==== Provided information ====

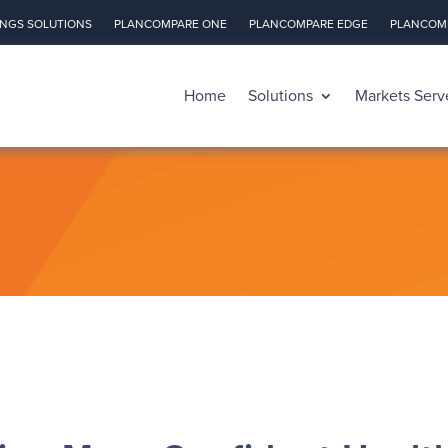
INGS SOLUTIONS
PLANCOMPARE ONE
PLANCOMPARE EDGE
PLANCOMP
Home
Solutions
Markets Serv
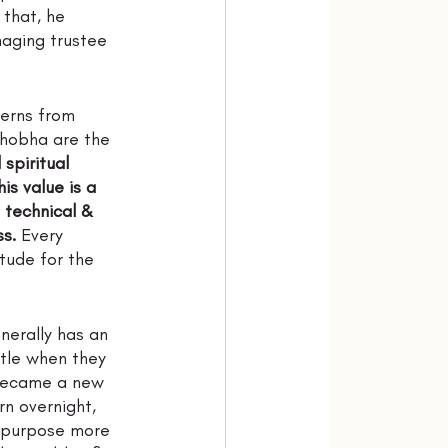
 that, he 
naging trustee 
terns from 
Shobha are the 
spiritual 
s value is a 
e technical & 
ss.
 Every 
tude for the 
nerally has an 
ttle when they 
 became a new 
n overnight, 
 purpose more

====

> [About this task]
Reproduce the data above in full, exactly, with the images removed.

> [Written reply]
INGS SOLUTIONS
PLANCOMPARE ONE
PLANCOMPARE EDGE
PLANCOMP
Home
Solutions
Markets Serv
 that, he 
naging trustee 
terns from 
Shobha are the 
spiritual 
s value is a 
e technical & 
ss.
 Every 
tude for the 
nerally has an 
ttle when they 
 became a new 
n overnight, 
 purpose more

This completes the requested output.